> [Условия заданий]:
1/ Переведите на английский язык предложение из предложенного текста: «Пожалуй, случайность цитат – единственный выход из положения, когда надо разобрать хрустальную конструкцию.»
2/ Ответьте по предложенному тексту на вопросы:
(а) Как называется книга стихов Андрея Гришаева?
(б) От какой станции до какой едет в метро герой приведённого четверостишия?
(в) Какой вопрос задал друг автора о скульптуре?

> [Предложенный текст]:
---

Аналитическое стихотворение
(Прочитав книгу стихов Андрея Гришаева «Останься, брат»)«Так, но с чего же начать, какими словами?» - этот вопрос предшествует любому письму, если оно хочет оставаться ответственным.
Я сижу, хожу, пью чай и думаю, как говорить о книге, которая начинается где-то в Лермонтове, в его «Утёсе», когда из тучек проливается нежность. Рядом с Отцом, рядом с Родом, ведь книга так и называется: «Останься, брат».
Наедине с братом, а я зову Андрея так, потому что мы из одного района на севере Ленинграда, я из бетонного гетто, он из заросших зеленью хрущёвок, где рождается то, что не должно рождаться уже давно.
Он едет в метро одиноко
От Звёздной до Озерков
В компании сонных зверков
Он их озирает глубóко
Пожалуй, случайность цитат – единственный выход из положения, когда надо разобрать хрустальную конструкцию.
Видел один раз объект, купленный, если не ошибаюсь, Русским музеем. Это было похоже на взрыв стеклянной лужи или просто некий плеск в пустоте, разбрасывающий во все стороны капли. Мой друг спросил: «А как эту скульптуру архивировать?»
Мы архивируем поэзию, превращая её в контент для школьного учебника. Фет не нужен в этой дурной книге. И Блок, и Кузмин, и Николев.
Андрей Гришаев зовёт остаться с ним. Отца, мать, брата-сестру (неразделённых, как две тени одного «ребёнка», попавшего под свет), своё отражение как нового отца:
Мать отец мы ваша любовь друг к другу
Мы прихожая с вешалками и крючками
Висело зеркало в нём свет отражался
Ничего не разрушено
Поспорили с очень интересным поэтом N о «духе тяжести», который он видит в этих вещах. Но если опираться не на Ницше, похожего на тот самый Лермонтовский «Утёс», а на другую сторону этой тяжести – свободу и лёгкость, то получится классическое Мандельштамовское:
«Сёстры тяжесть и нежность,
Одинаковы ваши приметы»

---

> [Записи данных]:
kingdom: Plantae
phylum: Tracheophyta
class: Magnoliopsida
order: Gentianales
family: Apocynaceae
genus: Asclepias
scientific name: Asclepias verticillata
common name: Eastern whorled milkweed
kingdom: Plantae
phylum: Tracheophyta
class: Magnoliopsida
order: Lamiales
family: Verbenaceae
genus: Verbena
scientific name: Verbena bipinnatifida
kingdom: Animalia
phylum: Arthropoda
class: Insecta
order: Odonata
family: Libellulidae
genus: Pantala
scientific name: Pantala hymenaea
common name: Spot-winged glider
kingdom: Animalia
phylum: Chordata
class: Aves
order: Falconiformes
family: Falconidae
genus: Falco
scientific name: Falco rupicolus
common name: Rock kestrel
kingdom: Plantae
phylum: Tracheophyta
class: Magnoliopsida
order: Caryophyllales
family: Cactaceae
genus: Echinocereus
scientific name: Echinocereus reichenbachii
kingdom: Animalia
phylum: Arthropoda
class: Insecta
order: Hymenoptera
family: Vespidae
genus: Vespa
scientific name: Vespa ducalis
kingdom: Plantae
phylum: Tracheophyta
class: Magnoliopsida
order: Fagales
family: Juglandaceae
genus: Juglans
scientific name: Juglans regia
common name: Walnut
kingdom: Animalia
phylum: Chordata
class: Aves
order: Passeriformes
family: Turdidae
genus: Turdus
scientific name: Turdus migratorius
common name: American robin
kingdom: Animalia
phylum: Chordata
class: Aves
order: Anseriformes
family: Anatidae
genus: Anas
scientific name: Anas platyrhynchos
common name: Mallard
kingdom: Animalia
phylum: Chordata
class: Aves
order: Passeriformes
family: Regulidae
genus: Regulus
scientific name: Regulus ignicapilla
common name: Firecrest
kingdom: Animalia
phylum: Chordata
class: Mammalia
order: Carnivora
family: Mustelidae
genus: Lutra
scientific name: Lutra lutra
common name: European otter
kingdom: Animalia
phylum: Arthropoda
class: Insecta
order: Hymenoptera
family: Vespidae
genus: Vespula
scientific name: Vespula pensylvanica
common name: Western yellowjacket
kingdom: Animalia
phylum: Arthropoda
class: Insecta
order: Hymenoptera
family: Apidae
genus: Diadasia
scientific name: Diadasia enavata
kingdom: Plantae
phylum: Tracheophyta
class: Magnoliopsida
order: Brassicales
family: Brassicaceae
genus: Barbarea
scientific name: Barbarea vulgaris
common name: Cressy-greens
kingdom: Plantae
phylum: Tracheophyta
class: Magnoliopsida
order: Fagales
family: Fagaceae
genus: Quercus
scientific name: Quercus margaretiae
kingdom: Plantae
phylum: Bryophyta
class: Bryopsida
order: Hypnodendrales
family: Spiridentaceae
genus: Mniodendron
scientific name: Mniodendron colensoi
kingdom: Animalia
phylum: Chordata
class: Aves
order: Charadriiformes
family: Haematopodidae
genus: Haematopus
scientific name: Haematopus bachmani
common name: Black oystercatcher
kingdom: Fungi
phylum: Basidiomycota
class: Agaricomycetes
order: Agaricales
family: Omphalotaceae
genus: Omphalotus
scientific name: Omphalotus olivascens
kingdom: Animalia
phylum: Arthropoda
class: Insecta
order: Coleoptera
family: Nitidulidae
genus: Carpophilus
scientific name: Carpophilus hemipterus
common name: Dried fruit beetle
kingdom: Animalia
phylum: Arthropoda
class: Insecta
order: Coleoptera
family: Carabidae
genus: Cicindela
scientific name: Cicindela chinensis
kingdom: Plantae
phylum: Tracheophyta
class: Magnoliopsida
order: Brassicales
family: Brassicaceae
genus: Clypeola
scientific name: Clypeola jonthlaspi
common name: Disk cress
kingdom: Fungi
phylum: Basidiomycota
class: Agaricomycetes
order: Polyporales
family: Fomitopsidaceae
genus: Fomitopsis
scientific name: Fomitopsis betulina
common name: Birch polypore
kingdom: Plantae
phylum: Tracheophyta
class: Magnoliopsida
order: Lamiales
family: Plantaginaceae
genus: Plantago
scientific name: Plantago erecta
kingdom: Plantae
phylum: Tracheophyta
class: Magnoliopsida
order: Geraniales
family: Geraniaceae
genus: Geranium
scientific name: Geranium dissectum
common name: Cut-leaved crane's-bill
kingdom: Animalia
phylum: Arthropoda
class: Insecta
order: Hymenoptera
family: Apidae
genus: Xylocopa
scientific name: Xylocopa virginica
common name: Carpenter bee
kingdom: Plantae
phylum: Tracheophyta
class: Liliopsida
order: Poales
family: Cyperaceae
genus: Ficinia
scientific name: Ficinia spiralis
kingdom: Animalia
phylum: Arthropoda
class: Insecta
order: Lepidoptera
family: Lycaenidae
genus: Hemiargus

---

> [Ответы к упражнению]:
1/ Perhaps the randomness of quotations is the only way out of the situation when one has to take apart a crystal construction.

2/
(а) Книга называется «Останься, брат».
(б) Герой едет от Звёздной до Озерков.
(в) Друг спросил: «А как эту скульптуру архивировать?»